Junior doctors in Lincolnshire have vowed to continue their campaign against controversial new contracts being imposed on the profession as the third strike in as many months has begun.
The 48 hour strike has seen a picket line form outside Lincoln County Hospital, with junior doctors being joined by Lincoln councillors and trade unionists from 8am.
Doctors have organised the industrial action in protest at Health Secretary Jeremy Hunt’s proposed changes to their contracts, which the government has announced it will force through.
United Lincolnshire Hospitals NHS Trust has said that only “a small number” of patient appointments have been cancelled in addition to five operations at Pilgrim Hospital in Boston.
This strike follows previous walk outs on January 12 and February 10, with plans for industrial action on January 26 shelved after discussions between the government and British Medical Association (BMA).
All previous industrial action lasted for 24 hours, making this the longest walk out so far of the dispute.
Further 48 hour strikes have been pencilled in to begin on Wednesday, April 6, and Tuesday, April 26.
The British Medical Association has also said it will launch a judicial review into the government’s decision to impose a new contract on junior doctors in England, claiming it failed to follow due process.
The mood among the junior doctors on the picket line was sombre, with many of those who spoke to The Lincolnite admitting that they were considering leaving the profession or emigrating.
Tom Smart, who is a local union representative for the BMA, has sent off his CV to work in South Africa this week.
He said: “I’ll probably be leaving the country. If you look at statistics from across the country, application rates for core training and medical school are falling and this is having a drastic effect on the medical profession.”

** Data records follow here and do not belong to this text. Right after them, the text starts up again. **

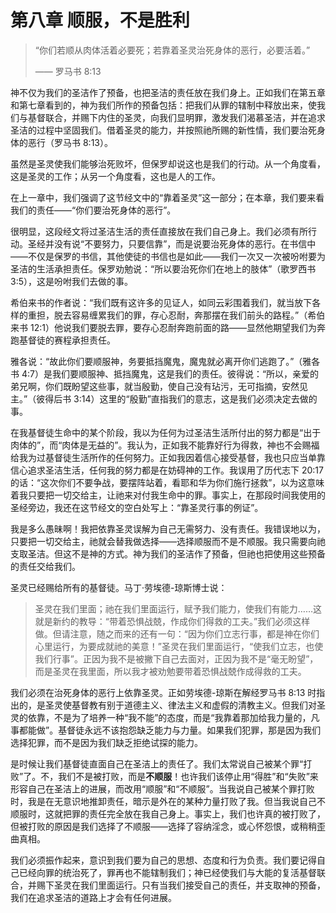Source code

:# 第八章 顺服，不是胜利

> “你们若顺从肉体活着必要死；若靠着圣灵治死身体的恶行，必要活着。”
>
> —— 罗马书 8:13

神不仅为我们的圣洁作了预备，也把圣洁的责任放在我们身上。正如我们在第五章和第七章看到的，神为我们所作的预备包括：把我们从罪的辖制中释放出来，使我们与基督联合，并赐下内住的圣灵，向我们显明罪，激发我们渴慕圣洁，并在追求圣洁的过程中坚固我们。借着圣灵的能力，并按照祂所赐的新性情，我们要治死身体的恶行（罗马书 8:13）。

虽然是圣灵使我们能够治死败坏，但保罗却说这也是我们的行动。从一个角度看，这是圣灵的工作；从另一个角度看，这也是人的工作。

在上一章中，我们强调了这节经文中的“靠着圣灵”这一部分；在本章，我们要来看我们的责任——“你们要治死身体的恶行”。

很明显，这段经文将过圣洁生活的责任直接放在我们自己身上。我们必须有所行动。圣经并没有说“不要努力，只要信靠”，而是说要治死身体的恶行。在书信中——不仅是保罗的书信，其他使徒的书信也是如此——我们一次又一次被吩咐要为圣洁的生活承担责任。保罗劝勉说：“所以要治死你们在地上的肢体”（歌罗西书 3:5），这是吩咐我们去做的事。

希伯来书的作者说：“我们既有这许多的见证人，如同云彩围着我们，就当放下各样的重担，脱去容易缠累我们的罪，存心忍耐，奔那摆在我们前头的路程。”（希伯来书 12:1）他说我们要脱去罪，要存心忍耐奔跑前面的路——显然他期望我们为奔跑基督徒的赛程承担责任。

雅各说：“故此你们要顺服神，务要抵挡魔鬼，魔鬼就必离开你们逃跑了。”（雅各书 4:7）是我们要顺服神、抵挡魔鬼，这是我们的责任。彼得说：“所以，亲爱的弟兄啊，你们既盼望这些事，就当殷勤，使自己没有玷污，无可指摘，安然见主。”（彼得后书 3:14）这里的“殷勤”直指我们的意志，这是我们必须决定去做的事。

在我基督徒生命中的某个阶段，我以为任何为过圣洁生活所付出的努力都是“出于肉体的”，而“肉体是无益的”。我认为，正如我不能靠好行为得救，神也不会赐福给我为过基督徒生活所作的任何努力。正如我因着信心接受基督，我也只应当单靠信心追求圣洁生活，任何我的努力都是在妨碍神的工作。我误用了历代志下 20:17 的话：“这次你们不要争战，要摆阵站着，看耶和华为你们施行拯救”，以为这意味着我只要把一切交给主，让祂来对付我生命中的罪。事实上，在那段时间我使用的圣经旁边，我还在这节经文的空白处写上：“靠圣灵行事的例证”。

我是多么愚昧啊！我把依靠圣灵误解为自己无需努力、没有责任。我错误地以为，只要把一切交给主，祂就会替我做选择——选择顺服而不是不顺服。我只需要向祂支取圣洁。但这不是神的方式。神为我们的圣洁作了预备，但祂也把使用这些预备的责任交给我们。

圣灵已经赐给所有的基督徒。马丁·劳埃德-琼斯博士说：

> 圣灵在我们里面；祂在我们里面运行，赋予我们能力，使我们有能力……这就是新约的教导：“带着恐惧战兢，作成你们得救的工夫。”我们必须这样做。但请注意，随之而来的还有一句：“因为你们立志行事，都是神在你们心里运行，为要成就祂的美意！”圣灵在我们里面运行，“使我们立志，也使我们行事”。正因为我不是被撇下自己去面对，正因为我不是“毫无盼望”，而是圣灵在我里面，所以我才被劝勉要带着恐惧战兢作成得救的工夫。

我们必须在治死身体的恶行上依靠圣灵。正如劳埃德-琼斯在解经罗马书 8:13 时指出的，是圣灵使基督教有别于道德主义、律法主义和虚假的清教主义。但我们对圣灵的依靠，不是为了培养一种“我不能”的态度，而是“我靠着那加给我力量的，凡事都能做”。基督徒永远不该抱怨缺乏能力与力量。如果我们犯罪，那是因为我们选择犯罪，而不是因为我们缺乏拒绝试探的能力。

是时候让我们基督徒直面自己在圣洁上的责任了。我们太常说自己被某个罪“打败”了。不，我们不是被打败，而是**不顺服**！也许我们该停止用“得胜”和“失败”来形容自己在圣洁上的进展，而改用“顺服”和“不顺服”。当我说自己被某个罪打败时，我是在无意识地推卸责任，暗示是外在的某种力量打败了我。但当我说自己不顺服时，这就把罪的责任完全放在我自己身上。事实上，我们也许真的被打败了，但被打败的原因是我们选择了不顺服——选择了容纳淫念，或心怀怨恨，或稍稍歪曲真相。

我们必须振作起来，意识到我们要为自己的思想、态度和行为负责。我们要记得自己已经向罪的统治死了，罪再也不能辖制我们；神已经使我们与大能的复活基督联合，并赐下圣灵在我们里面运行。只有当我们接受自己的责任，并支取神的预备，我们在追求圣洁的道路上才会有任何进展。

Junior doctor Chris Busby also said that he was considering his options.
He said: “We’re at this point where we can choose to roll over and let the government carry on with this dismantling of the NHS one step at a time or we can say hold on and do something.
“I love the NHS. I’m British and I like the way it unifies the country and it’s something that British people are proud of. But equally, the factors of life are that you have to balance the books and it may well come to a point where I have to look at other employment options in the UK or employment abroad.”
Both, however, insisted that they would continue to fight and protest against the Health Secretary’s decision.
Chris added: “The government has said that we’ve made a decision and that’s the end of it, and our response is to say ‘hold on, no, this isn’t the end of it, there’s more things that can be done.'”
“But the government feels that they can bully their way through this.”
A Department of Health spokesperson said: “Further strike action is completely unnecessary and will mean tens of thousands more patients face cancelled operations – over a contract that was 90% agreed with the BMA and which senior NHS leaders including Simon Stevens have endorsed as fair and safe.
“The new contract will mean an average 13.5% basic pay rise, and will bring down the maximum number of hours doctors can work.”